We also know that mandatory minimum sentences do not actual deter crime (which as we saw, is declining on its own anyway). The idea is that if the public knows that there are harsher punishments in store for them, they will behave better for fear of jail time. This logic fails for two reasons. First, for communities where prison is an inevitability, the spectre of incarceration serves no deterrent effect.
 
Secondly, for people who come before the court as a result of their addiction or who for reasons of extreme poverty, mental illness, or the threat of violence commit crimes of desperation (a drug addicted person who is paid in drugs to commit a crime for example, or a starving person who steals food), this cost-benefit analysis that conservative policy makers imagine just doesn’t take place. Offenders in this situation are less morally culpable than offenders who engage in crime for pure profit, so the internal logic of Canadian sentencing demands that they should get a lesser sentence.
 
How Pivot is protecting constitutional rights in the face of Mandatory Minimum Sentences
 
Pivot revealed these findings in the 2013 report titled Throwing Away the Keys: the human and social cost of mandatory minimum sentences. Last year, we supported the BC Civil Liberties Association with the release of their 2014 report More than We Can Afford: The Costs of Mandatory Minimum Sentences.
 
These reports both say that mandatory minimum sentences in Canada have a disproportionate effect on women, on aboriginal people, and on people who come before the court as a result of their addiction.
 
This disproportionate effect goes so far that it is unconstitutional, because it can lead to sentences that amount to cruel and unusual punishment.
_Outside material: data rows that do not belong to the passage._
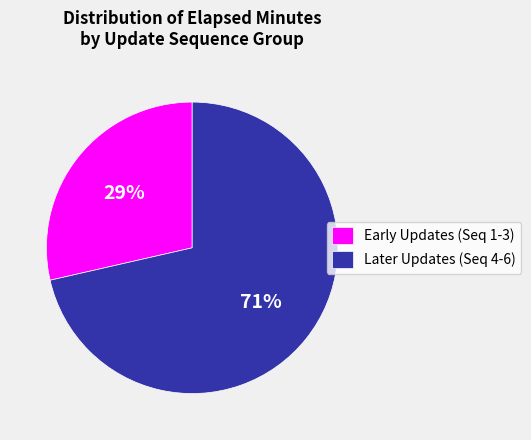

Combined, do Later Updates (Seq 4-6) and Early Updates (Seq 1-3) account for over 50%?

Yes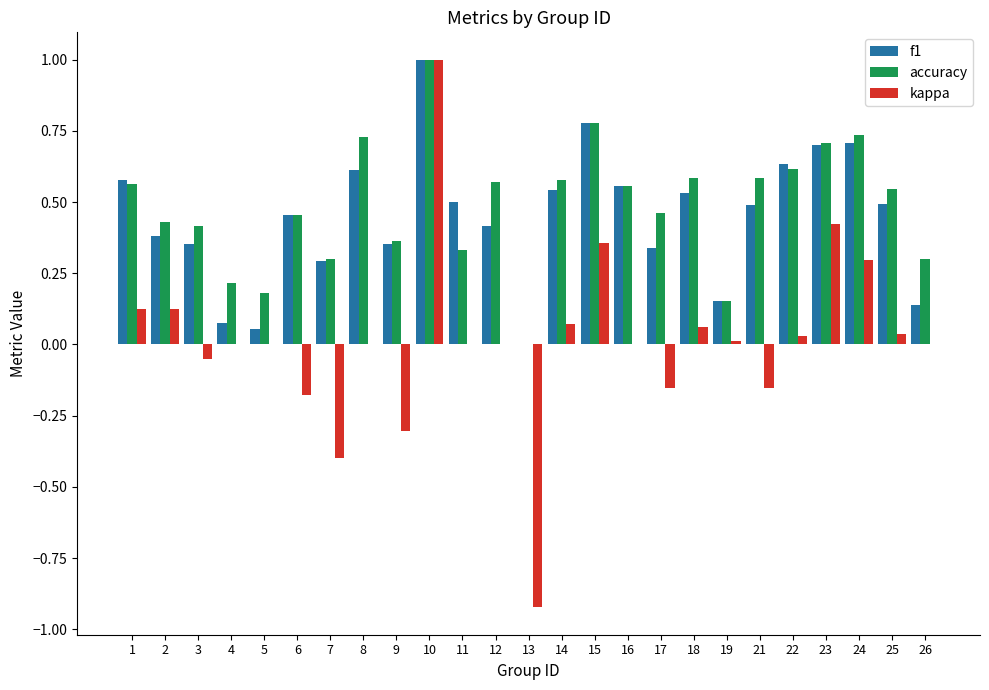

The f1 series shows 0.4 at 9. True or false?

True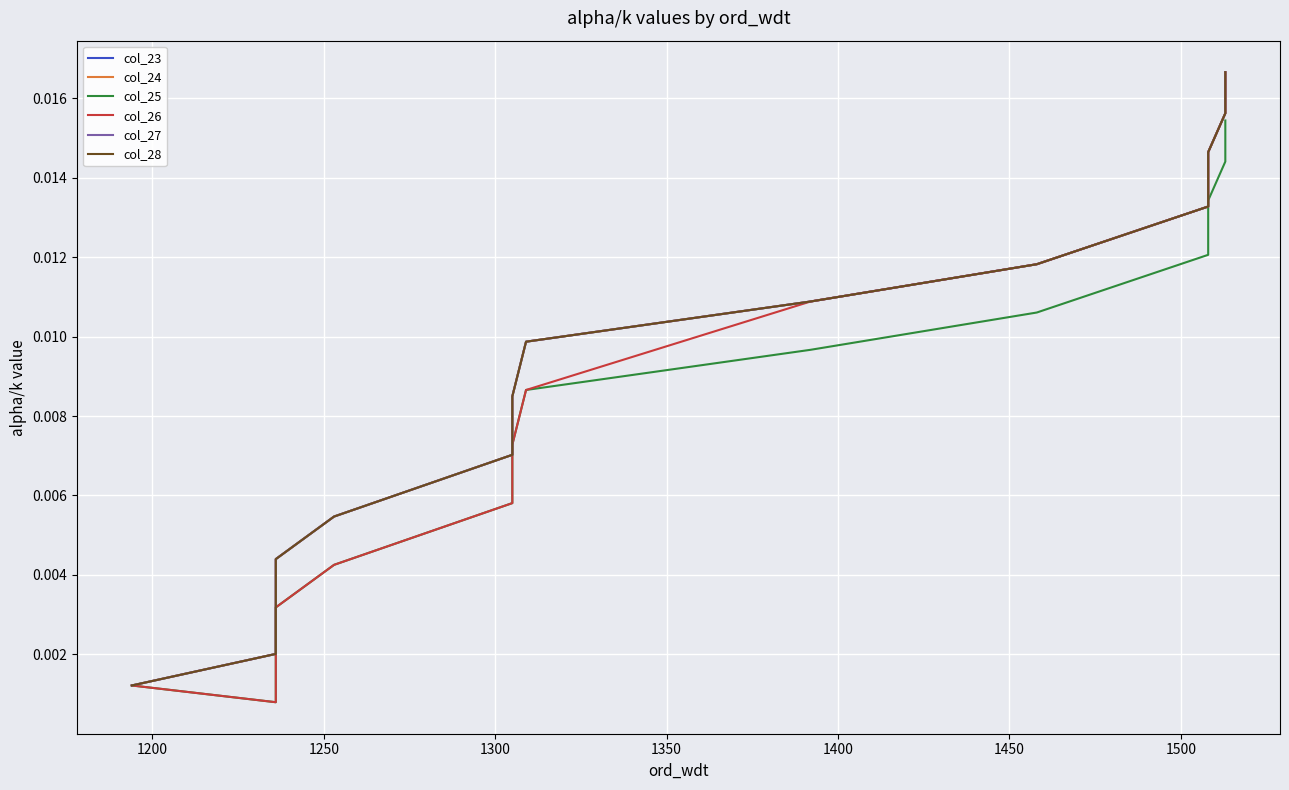

What are all the series names shown in the legend?

col_23, col_24, col_25, col_26, col_27, col_28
Section 12 of the Canadian Charter of Rights and Freedoms guarantees everyone freedom from cruel and unusual punishment.
 
Last year, Pivot has intervened at the BC Court of Appeal in the Vancouver case R v Lloyd. Mr. Lloyd was a downtown Eastside resident subject to a mandatory minimum sentences for possessions for the purpose of trafficking of three controlled substances to which he was addicted. He was paid for his work as a trafficker in drugs. The mandatory minimum sentence applied to him because he had a prior drug conviction, which was also related to his addiction. A BC Provincial Court judge struck down the mandatory minimum sentence on the basis that it violated section 12 of the Charter for a reasonable hypothetical offender. The government appealed the judge’s decision, and the BCCLA joined Pivot in the intervention on appeal. The BC Court of Appeal declined to hear Pivot’s argument on the constitutional question and increase Mr. Lloyd’s sentence. Mr. Lloyd applied for leave to the Supreme Court of Canada. This leave decision could be issued any day. It is likely that Pivot will intervene if leave is granted.
 
In November 2014, Pivot intervened in the cases of R v Nur and R v Charles, both gun crime cases about mandatory minimum sentences. Our submissions were on the narrow issue of what the legal test for applying section 12 of the Charter should be. A decision in this case is expected any day.